What you will do
For the entries below, the expected answer is the line with "thumb cmc: (399, 444)", the line with "wrist: (627, 521)", and every line between them, exactly as written, and nothing more.

[Source information — start]

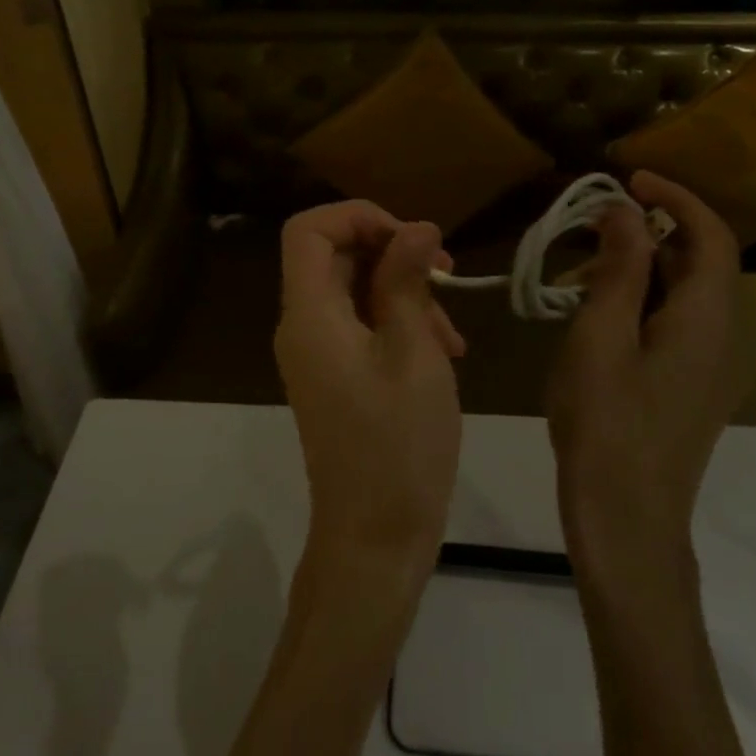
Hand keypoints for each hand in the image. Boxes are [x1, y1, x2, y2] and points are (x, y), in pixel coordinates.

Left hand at [274, 202, 465, 563]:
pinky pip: (361, 326)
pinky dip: (398, 324)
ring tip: (453, 334)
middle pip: (335, 256)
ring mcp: (317, 353)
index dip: (358, 216)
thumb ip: (407, 282)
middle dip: (393, 255)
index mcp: (309, 314)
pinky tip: (443, 353)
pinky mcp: (335, 375)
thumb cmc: (399, 444)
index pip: (308, 230)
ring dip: (405, 294)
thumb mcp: (414, 352)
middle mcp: (303, 326)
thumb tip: (416, 226)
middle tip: (446, 275)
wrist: (375, 538)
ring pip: (354, 290)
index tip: (411, 238)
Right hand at [546, 172, 742, 578]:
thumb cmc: (607, 423)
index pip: (711, 236)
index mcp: (708, 319)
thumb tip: (627, 211)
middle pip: (700, 263)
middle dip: (650, 234)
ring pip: (684, 296)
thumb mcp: (602, 336)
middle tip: (589, 229)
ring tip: (582, 273)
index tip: (629, 179)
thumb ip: (620, 268)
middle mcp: (724, 338)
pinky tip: (596, 318)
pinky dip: (641, 303)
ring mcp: (712, 369)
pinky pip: (675, 326)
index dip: (675, 198)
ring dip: (641, 270)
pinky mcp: (693, 390)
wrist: (627, 521)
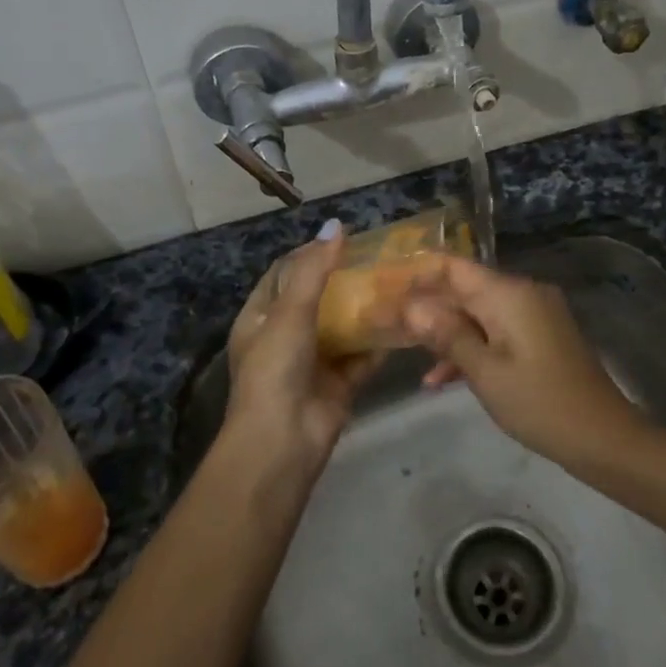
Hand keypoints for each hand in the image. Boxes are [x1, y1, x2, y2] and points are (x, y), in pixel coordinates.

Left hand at [225, 223, 377, 473]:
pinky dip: (380, 341)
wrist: (283, 440)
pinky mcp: (340, 383)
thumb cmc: (276, 368)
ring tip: (397, 282)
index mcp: (261, 317)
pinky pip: (362, 356)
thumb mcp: (290, 312)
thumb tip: (336, 226)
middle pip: (318, 299)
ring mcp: (314, 361)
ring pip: (343, 327)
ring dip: (365, 309)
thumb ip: (314, 270)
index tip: (345, 237)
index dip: (311, 253)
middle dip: (346, 280)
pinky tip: (404, 320)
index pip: (285, 274)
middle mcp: (286, 336)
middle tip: (380, 258)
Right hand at [399, 256, 640, 466]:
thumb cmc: (539, 403)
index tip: (384, 286)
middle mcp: (522, 294)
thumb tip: (411, 305)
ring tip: (404, 352)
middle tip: (385, 323)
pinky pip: (495, 332)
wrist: (603, 438)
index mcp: (509, 293)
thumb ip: (446, 334)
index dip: (417, 273)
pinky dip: (470, 348)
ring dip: (444, 332)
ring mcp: (533, 316)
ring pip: (477, 313)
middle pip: (463, 289)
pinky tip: (439, 379)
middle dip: (425, 307)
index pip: (454, 266)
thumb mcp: (485, 371)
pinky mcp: (539, 338)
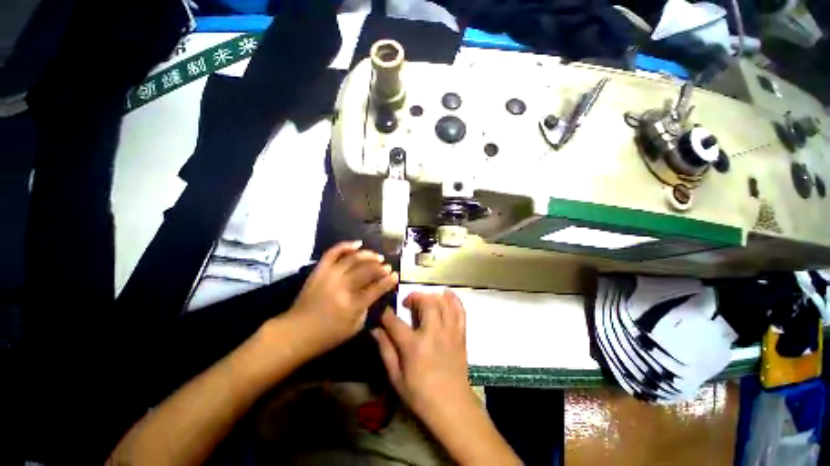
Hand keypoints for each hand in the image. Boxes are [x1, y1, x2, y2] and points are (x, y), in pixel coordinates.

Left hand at [289, 241, 397, 352]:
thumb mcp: (354, 327)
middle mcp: (342, 286)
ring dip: (368, 255)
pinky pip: (333, 253)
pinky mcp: (319, 270)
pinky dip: (346, 246)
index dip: (388, 281)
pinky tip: (358, 244)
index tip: (395, 275)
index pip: (376, 288)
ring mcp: (329, 275)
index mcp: (352, 304)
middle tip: (387, 266)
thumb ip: (367, 308)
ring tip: (377, 256)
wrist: (295, 332)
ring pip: (353, 259)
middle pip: (367, 271)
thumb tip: (374, 292)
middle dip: (380, 267)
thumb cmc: (327, 335)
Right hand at [373, 290, 472, 420]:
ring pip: (443, 302)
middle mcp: (433, 333)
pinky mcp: (461, 334)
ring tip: (424, 300)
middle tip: (407, 303)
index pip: (395, 321)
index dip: (386, 314)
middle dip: (414, 296)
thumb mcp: (396, 377)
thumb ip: (386, 350)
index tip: (383, 312)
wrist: (452, 406)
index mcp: (414, 346)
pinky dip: (453, 299)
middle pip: (425, 302)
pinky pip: (460, 310)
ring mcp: (450, 332)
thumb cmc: (420, 395)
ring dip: (431, 295)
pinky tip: (446, 294)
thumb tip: (375, 330)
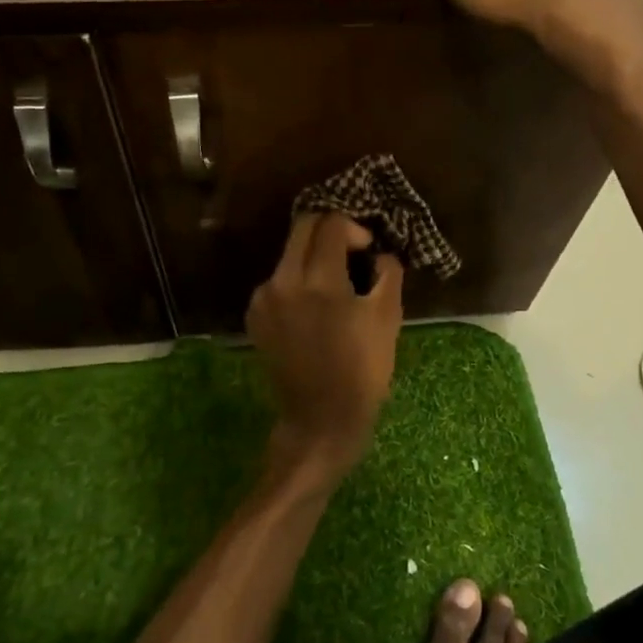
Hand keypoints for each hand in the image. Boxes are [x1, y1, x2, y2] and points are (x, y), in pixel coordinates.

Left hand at [247, 213, 404, 482]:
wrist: (321, 418)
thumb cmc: (362, 370)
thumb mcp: (388, 318)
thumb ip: (388, 273)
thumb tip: (381, 252)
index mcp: (319, 280)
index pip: (331, 224)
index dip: (355, 228)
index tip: (369, 249)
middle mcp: (283, 280)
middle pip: (303, 228)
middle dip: (330, 231)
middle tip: (351, 252)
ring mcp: (263, 298)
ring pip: (288, 254)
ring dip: (312, 257)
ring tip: (335, 283)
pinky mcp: (255, 315)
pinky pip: (277, 281)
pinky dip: (297, 281)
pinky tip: (313, 307)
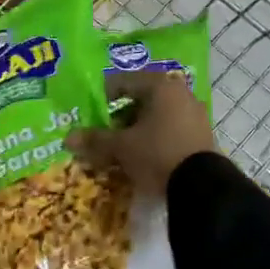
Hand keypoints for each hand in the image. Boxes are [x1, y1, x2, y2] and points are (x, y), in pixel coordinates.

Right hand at [67, 71, 215, 198]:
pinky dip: (154, 138)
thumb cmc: (157, 154)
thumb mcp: (122, 147)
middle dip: (121, 116)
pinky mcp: (201, 135)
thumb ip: (96, 139)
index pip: (123, 82)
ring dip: (138, 128)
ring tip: (121, 148)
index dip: (103, 97)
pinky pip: (170, 129)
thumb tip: (68, 138)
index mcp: (160, 86)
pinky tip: (143, 156)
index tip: (90, 114)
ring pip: (157, 115)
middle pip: (142, 99)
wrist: (202, 186)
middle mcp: (180, 93)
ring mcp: (194, 114)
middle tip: (104, 133)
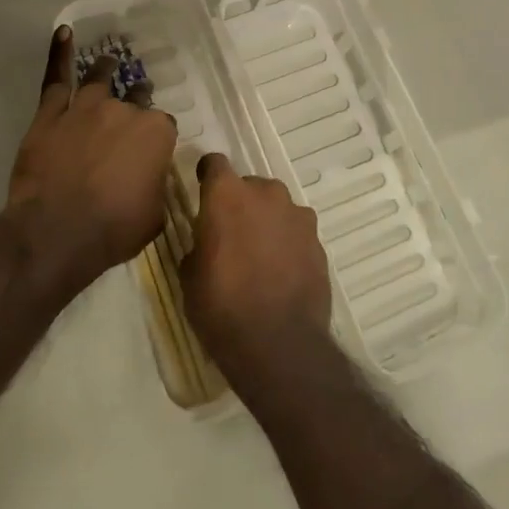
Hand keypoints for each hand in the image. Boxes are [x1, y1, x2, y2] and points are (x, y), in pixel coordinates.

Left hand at [6, 26, 177, 293]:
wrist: (57, 232)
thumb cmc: (113, 229)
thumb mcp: (154, 215)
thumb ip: (156, 187)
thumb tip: (150, 180)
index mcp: (156, 134)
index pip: (164, 126)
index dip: (157, 138)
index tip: (151, 151)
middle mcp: (125, 112)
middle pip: (135, 98)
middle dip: (137, 100)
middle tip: (135, 103)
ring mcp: (86, 108)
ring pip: (100, 79)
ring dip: (107, 69)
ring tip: (109, 61)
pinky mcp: (51, 114)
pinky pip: (56, 78)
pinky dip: (59, 53)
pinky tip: (63, 32)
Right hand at [183, 152, 332, 384]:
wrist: (279, 344)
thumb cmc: (221, 307)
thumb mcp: (190, 277)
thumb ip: (199, 245)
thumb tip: (207, 242)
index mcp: (227, 195)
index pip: (214, 164)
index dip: (207, 176)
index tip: (203, 192)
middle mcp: (266, 194)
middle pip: (249, 186)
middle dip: (240, 203)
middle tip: (231, 234)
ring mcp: (297, 216)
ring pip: (277, 207)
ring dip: (267, 221)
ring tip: (259, 255)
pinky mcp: (318, 241)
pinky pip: (296, 231)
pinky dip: (287, 243)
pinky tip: (281, 271)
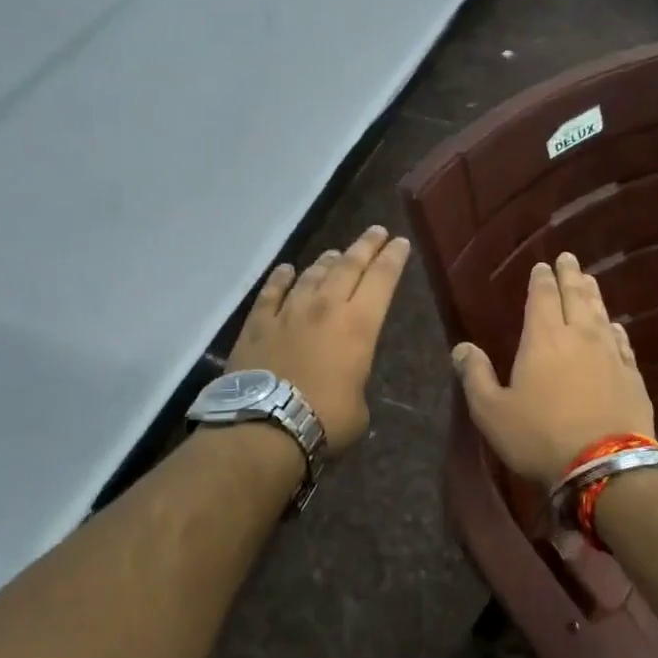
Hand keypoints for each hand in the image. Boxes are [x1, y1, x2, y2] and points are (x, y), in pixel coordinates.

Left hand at [226, 224, 411, 455]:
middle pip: (349, 265)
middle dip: (366, 246)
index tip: (401, 242)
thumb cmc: (325, 420)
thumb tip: (345, 378)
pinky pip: (271, 292)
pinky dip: (281, 278)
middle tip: (377, 231)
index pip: (382, 280)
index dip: (393, 258)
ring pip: (312, 274)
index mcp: (358, 325)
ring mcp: (288, 312)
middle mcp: (325, 307)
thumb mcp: (359, 405)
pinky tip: (286, 270)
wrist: (265, 426)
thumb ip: (355, 379)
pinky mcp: (257, 324)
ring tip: (335, 253)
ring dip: (327, 261)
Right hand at [451, 252, 654, 484]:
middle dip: (570, 275)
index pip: (543, 297)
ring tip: (589, 280)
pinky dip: (615, 329)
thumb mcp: (492, 411)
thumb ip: (475, 376)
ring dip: (593, 295)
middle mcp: (579, 336)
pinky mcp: (631, 376)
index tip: (542, 265)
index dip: (542, 280)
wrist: (604, 465)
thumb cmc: (540, 436)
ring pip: (601, 314)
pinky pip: (622, 343)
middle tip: (569, 258)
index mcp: (543, 339)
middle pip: (575, 296)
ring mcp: (610, 355)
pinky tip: (615, 326)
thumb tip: (461, 347)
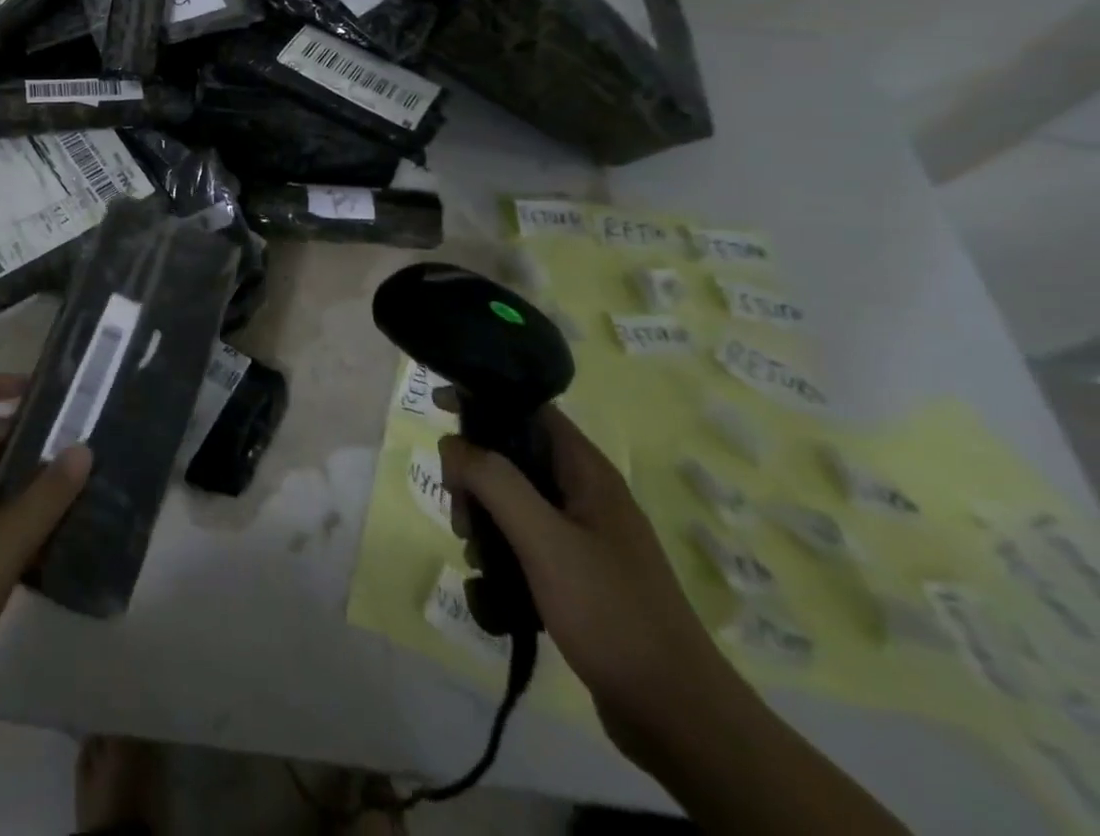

[Source information — finish]

Written answer
thumb cmc: (399, 444)
index pip: (308, 230)
ring dip: (405, 294)
thumb mcp: (414, 352)
middle mcp: (303, 326)
thumb tip: (416, 226)
middle tip: (446, 275)
wrist: (375, 538)
ring pip: (354, 290)
index tip: (411, 238)
Right hand at [546, 172, 742, 578]:
thumb cmc: (607, 423)
index pip: (711, 236)
index mcp: (708, 319)
thumb tip: (627, 211)
middle pip: (700, 263)
middle dip: (650, 234)
ring pip: (684, 296)
thumb mcp: (602, 336)
middle tip: (589, 229)
ring tip: (582, 273)
index tip: (629, 179)
thumb ip: (620, 268)
middle mcp: (724, 338)
pinky tip: (596, 318)
pinky dip: (641, 303)
ring mcp: (712, 369)
pinky pip: (675, 326)
index dip: (675, 198)
ring dip: (641, 270)
pinky mcp: (693, 390)
wrist: (627, 521)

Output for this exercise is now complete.